Sandy Springs resident Patricia "Ajika" Williams, who spoke during the public comment section, also took Rowicki's department to task.

She also said his department violated its $5 million transportation contract by failing to provide services to seniors like herself.

"I’ve left some documents with the clerk’s office for some of you, which I believe shows that department of Housing and Human Services has been in violation of state and federal laws for as far back as October 2012," Williams said. "I’ve left those documents. I hope somebody will no longer ignore the things I’ve been saying."

Priorities were misplaced, Williams said, placing "entertainment centers and animal services" over citizens .

"It appears that there’s evidence that the administration is losing the public trust," Williams said. "There seems to be some sort of systematic management problem.
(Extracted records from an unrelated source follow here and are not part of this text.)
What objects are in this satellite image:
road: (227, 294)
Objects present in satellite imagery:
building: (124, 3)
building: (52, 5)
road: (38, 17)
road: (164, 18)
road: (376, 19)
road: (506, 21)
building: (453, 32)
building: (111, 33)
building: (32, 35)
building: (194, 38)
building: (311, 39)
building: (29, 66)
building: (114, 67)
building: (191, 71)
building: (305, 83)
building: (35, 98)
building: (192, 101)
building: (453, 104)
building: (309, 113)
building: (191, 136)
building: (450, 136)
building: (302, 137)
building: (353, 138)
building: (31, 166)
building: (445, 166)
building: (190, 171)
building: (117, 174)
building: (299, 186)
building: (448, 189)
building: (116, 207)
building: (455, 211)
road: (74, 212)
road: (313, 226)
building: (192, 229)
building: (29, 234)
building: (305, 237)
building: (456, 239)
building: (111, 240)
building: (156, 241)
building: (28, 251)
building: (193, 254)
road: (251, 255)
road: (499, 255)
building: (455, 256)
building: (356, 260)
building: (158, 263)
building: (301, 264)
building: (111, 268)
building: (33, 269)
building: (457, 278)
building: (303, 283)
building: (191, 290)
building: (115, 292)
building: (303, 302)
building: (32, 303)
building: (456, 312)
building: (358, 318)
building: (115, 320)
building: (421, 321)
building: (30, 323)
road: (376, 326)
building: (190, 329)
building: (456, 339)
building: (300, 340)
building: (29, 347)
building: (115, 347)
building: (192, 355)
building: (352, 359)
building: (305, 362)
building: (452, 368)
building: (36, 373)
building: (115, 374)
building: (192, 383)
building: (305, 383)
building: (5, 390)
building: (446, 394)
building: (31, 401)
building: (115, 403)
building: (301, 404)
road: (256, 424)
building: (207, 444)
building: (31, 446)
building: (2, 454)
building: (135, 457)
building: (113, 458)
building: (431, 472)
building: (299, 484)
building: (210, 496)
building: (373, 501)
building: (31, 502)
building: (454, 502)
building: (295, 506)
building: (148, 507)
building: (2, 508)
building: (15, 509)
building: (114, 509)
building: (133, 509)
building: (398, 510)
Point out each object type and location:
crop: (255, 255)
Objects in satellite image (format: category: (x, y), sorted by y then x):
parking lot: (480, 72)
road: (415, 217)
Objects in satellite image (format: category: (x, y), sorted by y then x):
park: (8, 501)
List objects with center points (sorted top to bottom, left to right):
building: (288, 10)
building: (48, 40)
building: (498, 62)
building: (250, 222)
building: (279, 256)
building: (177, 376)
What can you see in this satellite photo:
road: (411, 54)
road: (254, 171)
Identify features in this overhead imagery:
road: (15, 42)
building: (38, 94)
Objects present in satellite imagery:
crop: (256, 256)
There’s something going on in the department of Housing and Human Services with the management."

Niether the board nor Rowicki responded.

The housing and human services department, of which Rowicki and Gerry Easley are co-deputy directors, has the following divisions and programs:

-Office of Aging

-Office of Children and Youth

-Emergency and Transitional Housing

-Grants and Community Partnerships

-Housing and Community Development

-Workforce Development

In other actions, the board approved a take-home vehicle report regarding 140 "company cars" employees may drive to their homes, presented by Facilities and Transportation Services Director David L. Ricks.

Of the list, all but 28 are for public safety employees like police officers, sheriff's deputies and marshals.

Commissioner Liz Hausmann challenged the justification for non-emergency workers, like the district attorney and tax commissioner, to have the take-home privilege.

Commissioner Emma Darnell agreed, saying the process had to "make sense to taxpayers" and she wanted to "apply the rules in a fair and efficient manner."

"There's some additional information I'd like to request, as well," she said. "I'd like to know how many times the DA was called back on an emergency -- and the tax commissioner."